> EXTRACT PROVIDED

--

2. In packages of its products, Shamrock Inc. includes coupons that may be presented at retail stores to obtain discounts on other Shamrock products. Retailers are reimbursed for the face amount of coupons redeemed plus 10% of that amount for handling costs. Shamrock honors requests for coupon redemption by retailers up to 3 months after the consumer expiration date. Shamrock estimates that 60% of all coupons issued will ultimately be redeemed. Information relating to coupons issued by Shamrock during 2020 is as follows.

Consumer expiration date 12/31/20
Total face amount of coupons issued $744,400
Total payments to retailers as of 12/31/20 320,560


What amount should Shamrock report as a liability for unredeemed coupons at December 31, 2020?

Liability for unredeemed coupons $????????????????????

--

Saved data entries
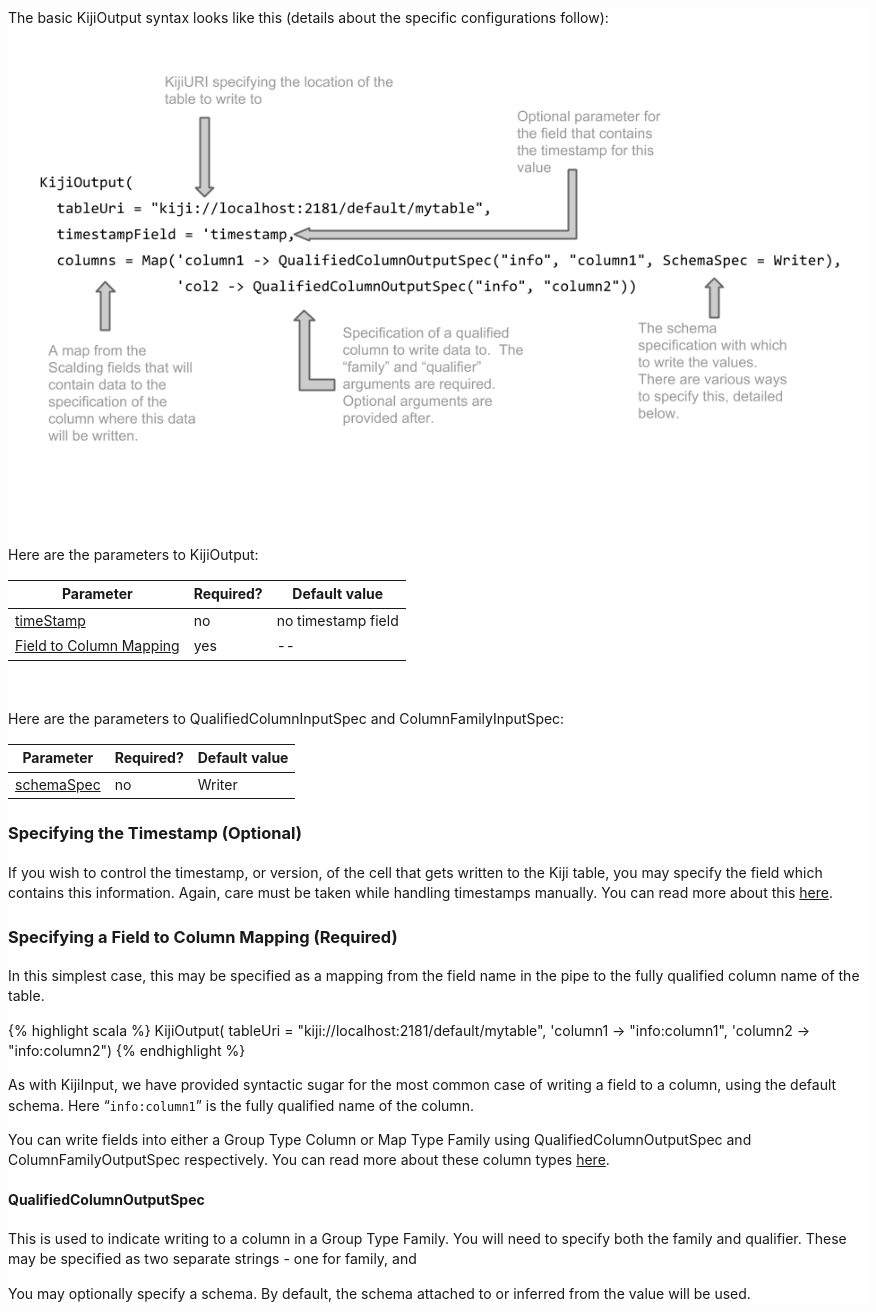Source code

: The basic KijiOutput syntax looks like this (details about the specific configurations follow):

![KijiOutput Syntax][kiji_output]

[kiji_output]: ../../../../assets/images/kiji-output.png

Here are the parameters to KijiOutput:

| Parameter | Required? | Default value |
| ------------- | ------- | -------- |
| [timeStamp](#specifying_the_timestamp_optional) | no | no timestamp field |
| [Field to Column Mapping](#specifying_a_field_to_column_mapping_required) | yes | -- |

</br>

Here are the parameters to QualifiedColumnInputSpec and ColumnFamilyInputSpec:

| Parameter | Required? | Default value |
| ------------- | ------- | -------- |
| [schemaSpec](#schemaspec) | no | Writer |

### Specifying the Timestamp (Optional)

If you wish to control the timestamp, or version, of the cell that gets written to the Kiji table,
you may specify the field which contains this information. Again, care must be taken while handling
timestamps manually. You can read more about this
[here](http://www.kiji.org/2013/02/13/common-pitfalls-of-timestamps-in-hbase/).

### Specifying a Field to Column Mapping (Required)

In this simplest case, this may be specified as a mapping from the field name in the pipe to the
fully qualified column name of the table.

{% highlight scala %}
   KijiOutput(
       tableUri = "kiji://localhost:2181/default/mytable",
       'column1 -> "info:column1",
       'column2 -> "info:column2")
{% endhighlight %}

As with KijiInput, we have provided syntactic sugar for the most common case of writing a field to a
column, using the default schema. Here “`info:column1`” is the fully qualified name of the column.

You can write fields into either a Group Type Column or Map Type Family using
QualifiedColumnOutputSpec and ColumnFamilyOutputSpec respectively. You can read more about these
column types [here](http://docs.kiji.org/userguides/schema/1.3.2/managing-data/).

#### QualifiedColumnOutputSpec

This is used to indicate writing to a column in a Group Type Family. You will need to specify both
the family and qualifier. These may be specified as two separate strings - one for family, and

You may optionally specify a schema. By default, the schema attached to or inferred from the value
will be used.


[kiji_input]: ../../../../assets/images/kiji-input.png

--

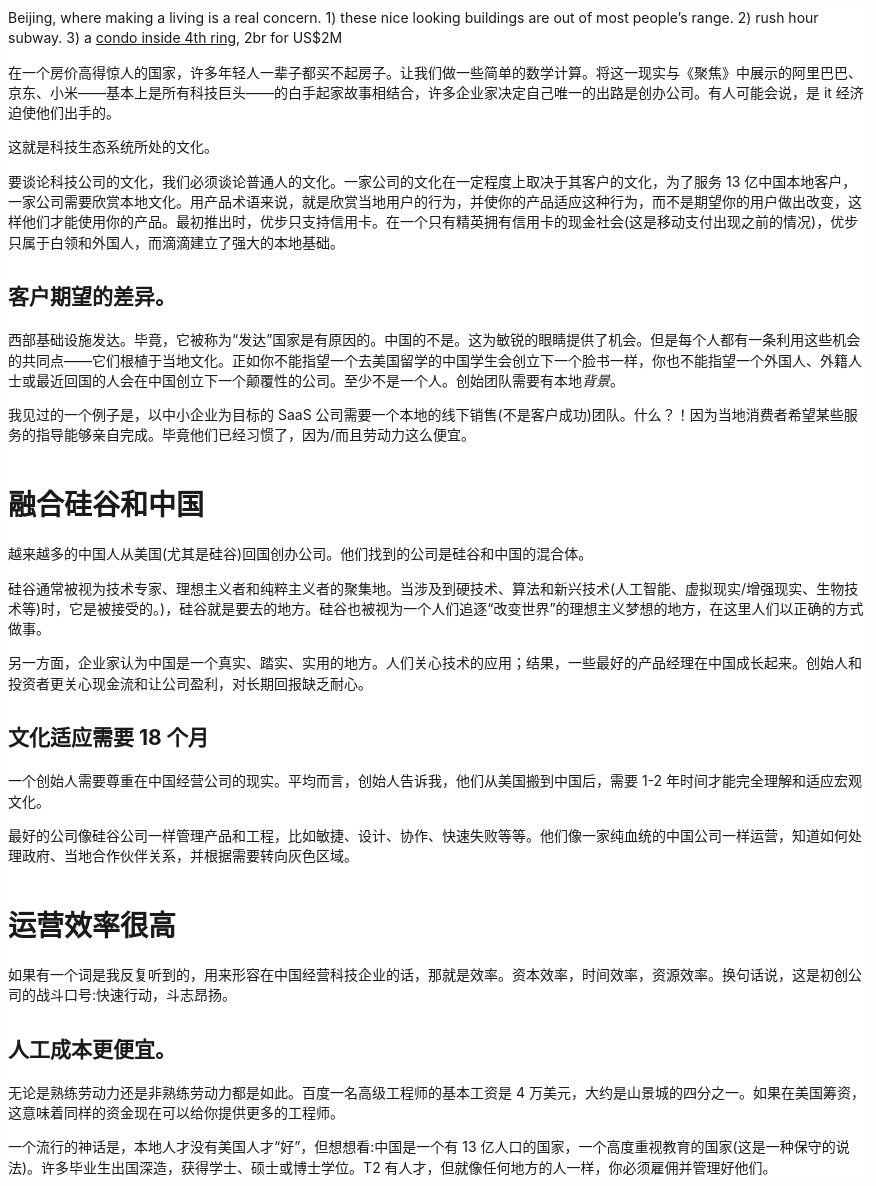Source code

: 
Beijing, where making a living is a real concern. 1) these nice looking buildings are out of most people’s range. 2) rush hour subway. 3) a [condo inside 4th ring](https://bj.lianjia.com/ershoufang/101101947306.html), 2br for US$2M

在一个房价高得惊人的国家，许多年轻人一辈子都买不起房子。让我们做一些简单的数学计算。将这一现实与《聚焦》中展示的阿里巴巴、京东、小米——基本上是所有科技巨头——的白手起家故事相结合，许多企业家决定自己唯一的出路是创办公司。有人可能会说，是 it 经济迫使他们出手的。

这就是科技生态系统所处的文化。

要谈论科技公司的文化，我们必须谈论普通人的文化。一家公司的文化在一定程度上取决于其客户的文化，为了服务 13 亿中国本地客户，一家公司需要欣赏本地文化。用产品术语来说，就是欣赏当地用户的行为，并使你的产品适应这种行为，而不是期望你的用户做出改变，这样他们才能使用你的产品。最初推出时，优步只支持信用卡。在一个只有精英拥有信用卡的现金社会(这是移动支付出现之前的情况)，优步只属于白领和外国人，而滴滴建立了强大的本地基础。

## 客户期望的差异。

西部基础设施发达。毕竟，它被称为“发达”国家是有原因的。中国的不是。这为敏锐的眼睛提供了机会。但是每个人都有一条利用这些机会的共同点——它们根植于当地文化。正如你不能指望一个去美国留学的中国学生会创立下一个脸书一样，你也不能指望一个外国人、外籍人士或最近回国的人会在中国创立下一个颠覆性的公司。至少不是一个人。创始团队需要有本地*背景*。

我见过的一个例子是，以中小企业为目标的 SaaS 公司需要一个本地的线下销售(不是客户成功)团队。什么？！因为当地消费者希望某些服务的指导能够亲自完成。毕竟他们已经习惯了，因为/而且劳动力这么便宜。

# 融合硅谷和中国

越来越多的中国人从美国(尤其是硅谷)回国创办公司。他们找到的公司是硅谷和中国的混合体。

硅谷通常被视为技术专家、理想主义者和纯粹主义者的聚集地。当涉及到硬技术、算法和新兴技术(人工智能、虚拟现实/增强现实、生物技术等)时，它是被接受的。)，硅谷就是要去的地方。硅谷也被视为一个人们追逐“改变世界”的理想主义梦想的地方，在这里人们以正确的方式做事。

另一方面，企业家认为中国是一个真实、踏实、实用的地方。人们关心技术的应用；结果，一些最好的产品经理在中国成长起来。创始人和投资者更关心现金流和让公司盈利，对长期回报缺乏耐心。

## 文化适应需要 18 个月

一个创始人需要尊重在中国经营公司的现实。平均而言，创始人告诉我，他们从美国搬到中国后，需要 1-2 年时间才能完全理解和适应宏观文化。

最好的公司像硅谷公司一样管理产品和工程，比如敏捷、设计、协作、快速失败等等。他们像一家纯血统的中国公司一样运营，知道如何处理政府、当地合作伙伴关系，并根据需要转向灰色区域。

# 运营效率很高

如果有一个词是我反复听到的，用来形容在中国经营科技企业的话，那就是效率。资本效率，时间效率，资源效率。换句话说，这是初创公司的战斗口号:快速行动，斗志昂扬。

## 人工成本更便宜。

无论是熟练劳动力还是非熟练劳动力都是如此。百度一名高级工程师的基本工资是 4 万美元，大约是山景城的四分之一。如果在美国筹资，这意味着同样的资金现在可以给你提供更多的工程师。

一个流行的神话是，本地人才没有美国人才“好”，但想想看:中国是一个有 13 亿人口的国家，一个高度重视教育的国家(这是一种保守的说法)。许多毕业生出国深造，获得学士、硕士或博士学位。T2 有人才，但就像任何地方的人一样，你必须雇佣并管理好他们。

--

> TO DO
1. In the coupon liability problem, what share of all issued coupons does Shamrock expect to be redeemed in the end?
2. According to the coupon liability problem, why does Shamrock pay retailers more than the face amount of each redeemed coupon?
3. Extend the coupon liability problem past its final line.

> OUTPUTS FOR THE TASKS
1. 60%

2. Shamrock adds 10% of the face amount to cover the retailers' handling costs. Each reimbursement is therefore the face amount of the redeemed coupons plus that 10%.

3.
3. Bridgeport Company sold 692,300 boxes of pie mix under a new sales promotional program. Each box contains one coupon, which submitted with $4.50, entitles the customer to a baking pan. Bridgeport pays $6.50 per pan and $1.00 for handling and shipping. Bridgeport estimates that 70% of the coupons will be redeemed, even though only 244,200 coupons had been processed during 2020. What amount should Bridgeport report as a liability for unredeemed coupons at December 31, 2020?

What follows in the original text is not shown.